Tor Vergata: The MYC‐interfering polypeptide, Omomyc, impairs the carcinogenic potential of human glioblastoma stemlike cells (GSCs)
Cancer stemlike cells are key to cancer development and therapy. The MYC‐interfering polypeptide, Omomyc, impairs the carcinogenic potential of human glioblastoma stemlike cells (GSCs) and affects proper MYC genomic localization. This indicates that the gene regulatory nodes determining GSC identity are MYC dependency.
MYC deregulation is common in human cancer and has a role in sustaining the aggressive cancer stem cell populations. MYC mediates a broad transcriptional response controlling normal biological programmes, but its activity is not clearly understood. We address MYC function in cancer stem cells through the inducible expression of Omomyc—a MYC‐derived polypeptide interfering with MYC activity—taking as model the most lethal brain tumour, glioblastoma. Omomyc bridles the key cancer stemlike cell features and affects the tumour microenvironment, inhibiting angiogenesis. This occurs because Omomyc interferes with proper MYC localization and itself associates with the genome, with a preference for sites occupied by MYC. This is accompanied by selective repression of master transcription factors for glioblastoma stemlike cell identity such as OLIG2, POU3F2, SOX2, upregulation of effectors of tumour suppression and differentiation such as ID4, MIAT, PTEN, and modulation of the expression of microRNAs that target molecules implicated in glioblastoma growth and invasion such as EGFR and ZEB1. Data support a novel view of MYC as a network stabilizer that strengthens the regulatory nodes of gene expression networks controlling cell phenotype and highlight Omomyc as model molecule for targeting cancer stem cells.
Cancer stemlike cells are key to cancer development and therapy. The MYC‐interfering polypeptide, Omomyc, impairs the carcinogenic potential of human glioblastoma stemlike cells (GSCs) and affects proper MYC genomic localization.
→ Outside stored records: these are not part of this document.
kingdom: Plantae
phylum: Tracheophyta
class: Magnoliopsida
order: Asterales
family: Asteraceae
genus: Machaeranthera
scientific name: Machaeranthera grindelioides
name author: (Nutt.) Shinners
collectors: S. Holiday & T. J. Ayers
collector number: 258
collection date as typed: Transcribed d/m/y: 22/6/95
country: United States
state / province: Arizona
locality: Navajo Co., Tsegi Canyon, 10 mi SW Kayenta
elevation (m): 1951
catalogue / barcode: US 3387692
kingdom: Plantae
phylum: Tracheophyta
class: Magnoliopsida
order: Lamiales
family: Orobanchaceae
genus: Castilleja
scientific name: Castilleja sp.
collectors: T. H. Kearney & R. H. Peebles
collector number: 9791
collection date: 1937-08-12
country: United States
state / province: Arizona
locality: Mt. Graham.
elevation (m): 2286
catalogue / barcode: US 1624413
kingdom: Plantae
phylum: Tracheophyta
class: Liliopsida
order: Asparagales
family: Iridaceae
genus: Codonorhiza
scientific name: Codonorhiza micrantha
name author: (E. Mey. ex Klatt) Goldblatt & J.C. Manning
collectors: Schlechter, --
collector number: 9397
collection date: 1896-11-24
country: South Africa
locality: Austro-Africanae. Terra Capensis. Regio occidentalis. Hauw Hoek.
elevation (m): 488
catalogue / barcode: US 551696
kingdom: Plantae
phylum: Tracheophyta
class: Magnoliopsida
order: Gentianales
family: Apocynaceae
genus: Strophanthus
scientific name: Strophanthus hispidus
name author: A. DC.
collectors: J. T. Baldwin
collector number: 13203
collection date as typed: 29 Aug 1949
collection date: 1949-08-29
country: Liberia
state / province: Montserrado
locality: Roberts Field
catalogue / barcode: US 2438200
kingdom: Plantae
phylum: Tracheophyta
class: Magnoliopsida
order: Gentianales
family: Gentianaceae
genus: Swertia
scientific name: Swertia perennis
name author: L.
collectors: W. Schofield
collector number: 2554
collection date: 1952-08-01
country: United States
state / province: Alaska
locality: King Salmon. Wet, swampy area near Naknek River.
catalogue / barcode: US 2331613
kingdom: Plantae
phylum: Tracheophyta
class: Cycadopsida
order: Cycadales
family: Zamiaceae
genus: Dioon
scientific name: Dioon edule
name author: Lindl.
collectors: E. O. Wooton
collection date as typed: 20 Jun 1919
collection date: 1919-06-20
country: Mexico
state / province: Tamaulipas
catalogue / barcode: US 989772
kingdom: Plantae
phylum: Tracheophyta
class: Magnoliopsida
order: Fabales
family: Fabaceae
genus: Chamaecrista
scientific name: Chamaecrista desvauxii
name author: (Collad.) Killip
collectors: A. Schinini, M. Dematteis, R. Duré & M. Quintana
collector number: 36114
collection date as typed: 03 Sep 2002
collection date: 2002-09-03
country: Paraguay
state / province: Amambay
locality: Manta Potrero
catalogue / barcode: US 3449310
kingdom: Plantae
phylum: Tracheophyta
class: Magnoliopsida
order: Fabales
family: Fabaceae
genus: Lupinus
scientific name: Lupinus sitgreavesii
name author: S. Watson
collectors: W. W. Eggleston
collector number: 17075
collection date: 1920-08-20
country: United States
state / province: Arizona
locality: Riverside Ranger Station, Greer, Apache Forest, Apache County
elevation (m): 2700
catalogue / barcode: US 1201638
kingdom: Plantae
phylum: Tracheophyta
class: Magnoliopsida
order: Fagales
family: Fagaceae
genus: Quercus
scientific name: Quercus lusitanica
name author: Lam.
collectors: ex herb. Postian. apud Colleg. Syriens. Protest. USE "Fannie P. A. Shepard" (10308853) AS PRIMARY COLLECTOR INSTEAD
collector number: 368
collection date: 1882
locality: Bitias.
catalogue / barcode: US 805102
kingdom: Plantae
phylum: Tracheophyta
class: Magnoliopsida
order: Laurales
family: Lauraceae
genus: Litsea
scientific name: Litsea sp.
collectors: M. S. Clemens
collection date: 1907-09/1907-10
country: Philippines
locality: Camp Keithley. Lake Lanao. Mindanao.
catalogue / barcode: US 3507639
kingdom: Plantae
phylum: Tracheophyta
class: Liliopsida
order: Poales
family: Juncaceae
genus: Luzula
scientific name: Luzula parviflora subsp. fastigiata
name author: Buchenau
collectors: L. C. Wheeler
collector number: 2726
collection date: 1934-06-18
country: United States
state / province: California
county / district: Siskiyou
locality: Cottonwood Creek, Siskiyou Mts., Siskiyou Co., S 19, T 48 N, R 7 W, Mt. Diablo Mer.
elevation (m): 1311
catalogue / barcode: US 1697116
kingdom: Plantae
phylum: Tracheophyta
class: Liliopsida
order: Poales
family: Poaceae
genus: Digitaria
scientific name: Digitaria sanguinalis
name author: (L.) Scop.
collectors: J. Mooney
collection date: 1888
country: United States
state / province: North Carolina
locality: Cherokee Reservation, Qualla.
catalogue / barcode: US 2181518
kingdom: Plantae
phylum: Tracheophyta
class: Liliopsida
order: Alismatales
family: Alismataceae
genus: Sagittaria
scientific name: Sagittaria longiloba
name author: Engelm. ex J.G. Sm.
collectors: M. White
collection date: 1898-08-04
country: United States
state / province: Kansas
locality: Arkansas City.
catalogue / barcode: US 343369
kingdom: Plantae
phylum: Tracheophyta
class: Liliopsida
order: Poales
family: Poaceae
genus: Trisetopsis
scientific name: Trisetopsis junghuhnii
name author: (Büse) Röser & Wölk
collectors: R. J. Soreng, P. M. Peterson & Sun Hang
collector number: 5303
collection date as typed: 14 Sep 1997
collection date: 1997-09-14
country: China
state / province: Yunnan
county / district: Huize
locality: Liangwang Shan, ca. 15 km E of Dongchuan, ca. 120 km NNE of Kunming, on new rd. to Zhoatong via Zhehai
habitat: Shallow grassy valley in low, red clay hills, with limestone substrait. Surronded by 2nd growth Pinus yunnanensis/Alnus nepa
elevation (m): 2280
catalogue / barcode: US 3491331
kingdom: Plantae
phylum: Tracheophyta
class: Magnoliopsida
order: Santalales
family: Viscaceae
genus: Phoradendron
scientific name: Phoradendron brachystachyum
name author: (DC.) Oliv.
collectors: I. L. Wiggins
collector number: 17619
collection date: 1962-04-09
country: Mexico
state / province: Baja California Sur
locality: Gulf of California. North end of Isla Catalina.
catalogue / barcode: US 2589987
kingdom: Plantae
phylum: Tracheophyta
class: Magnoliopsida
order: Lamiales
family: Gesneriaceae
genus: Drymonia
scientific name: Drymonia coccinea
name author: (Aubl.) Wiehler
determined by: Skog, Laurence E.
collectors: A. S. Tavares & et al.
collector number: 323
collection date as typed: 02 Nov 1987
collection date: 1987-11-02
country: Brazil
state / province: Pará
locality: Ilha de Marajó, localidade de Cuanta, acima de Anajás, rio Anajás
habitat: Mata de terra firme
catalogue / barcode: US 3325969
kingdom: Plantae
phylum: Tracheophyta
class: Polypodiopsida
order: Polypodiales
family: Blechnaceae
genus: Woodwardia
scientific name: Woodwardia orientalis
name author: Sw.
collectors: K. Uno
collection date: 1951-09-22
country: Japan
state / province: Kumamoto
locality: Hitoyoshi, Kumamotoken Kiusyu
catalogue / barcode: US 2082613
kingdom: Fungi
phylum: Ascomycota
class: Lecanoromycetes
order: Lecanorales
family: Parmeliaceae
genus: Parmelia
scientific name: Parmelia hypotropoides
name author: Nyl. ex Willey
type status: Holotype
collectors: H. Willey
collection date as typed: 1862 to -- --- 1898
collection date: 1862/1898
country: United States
This indicates that the gene regulatory nodes determining GSC identity are MYC dependent.
Omomyc occupies DNA E‐boxes targeted by MYC network complexes, weakening the gene expression programme control nodes and facilitating phenotype changes in the presence of appropriate stimuli.
Expression of Omomyc in GSCs—in vitro and in xenografts—rebalances their transcriptome towards differentiation and tumour suppression by affecting the transcript levels of master transcription factors and key non‐coding RNAs.
Blunting MYC activity by Omomyc restrains GSC tumorigenic features—self‐renewal, proliferation, differentiation, migration and tumour vascularization—in vitro and in vivo by both cell‐autonomous and non‐cell‐autonomous mechanisms.
1) How would you introduce the background to your research to someone who is completely unfamiliar with your field?
Neurogenesis is the process underlying brain development and it is executed by the neural stem cells, which generate neurons and glial cells. The proper regulation of neurogenesis requires that neural stem cells divide to amplify the population of cells in the growing brain. However, it also requires that these cells differentiate into mature neurons upon proper stimuli. The balance between these two activities is essential to achieve the right number of neurons without depleting the neural stem cells population. Such balance is achieved through a fine regulation of cell metabolism and gene expression. One layer of such regulation involves flexible processing of precursor messenger RNAs to yield multiple proteins from each gene. Several RNA processing factors modulate these mechanisms in the developing brain. One of them, SAM68, is highly expressed in neural stem cells and it was previously implicated in the pathogenesis of neurodegenerative diseases.
2) What exact question did you set out to answer?
SAM68 expression oscillates during mouse brain development, with a peak at times of intense neurogenesis and a sharp decline after birth. This observation suggested that SAM68 might be involved in the regulation of neurogenesis. Thus, we set out to investigate its role during brain development in mouse embryos.
3) What is the most important finding of your paper?
We found that the expression levels of SAM68 dictate the fate of neural stem cells. High expression promotes their self-renewal and amplification of the stem cell pool; low expression triggers their differentiation into neurons. We also linked SAM68 function to regulation of Aldehyde Dehydrogenase 1A3 (ALDH1A3) expression, an enzyme that fuels glycolytic metabolism in stem cells. We discovered that SAM68 binds an alternative polyadenylation signal in the ALDH1A3 transcript, preventing its premature termination and insuring expression of a functional enzyme. Thus, our study identifies SAM68 as a key regulator of neural stem cell self-renewal through maintenance of high glycolytic metabolism.
4) What is the most important next step and/or future challenge that follows on from your paper?
RNA metabolism plays a major role in brain development regulation and is often altered in neurodegenerative and intellectual diseases. Our future goal is to investigate whether functional defects in SAM68 are involved in such pathologies and to develop tools to rescue the molecular defects underlying them.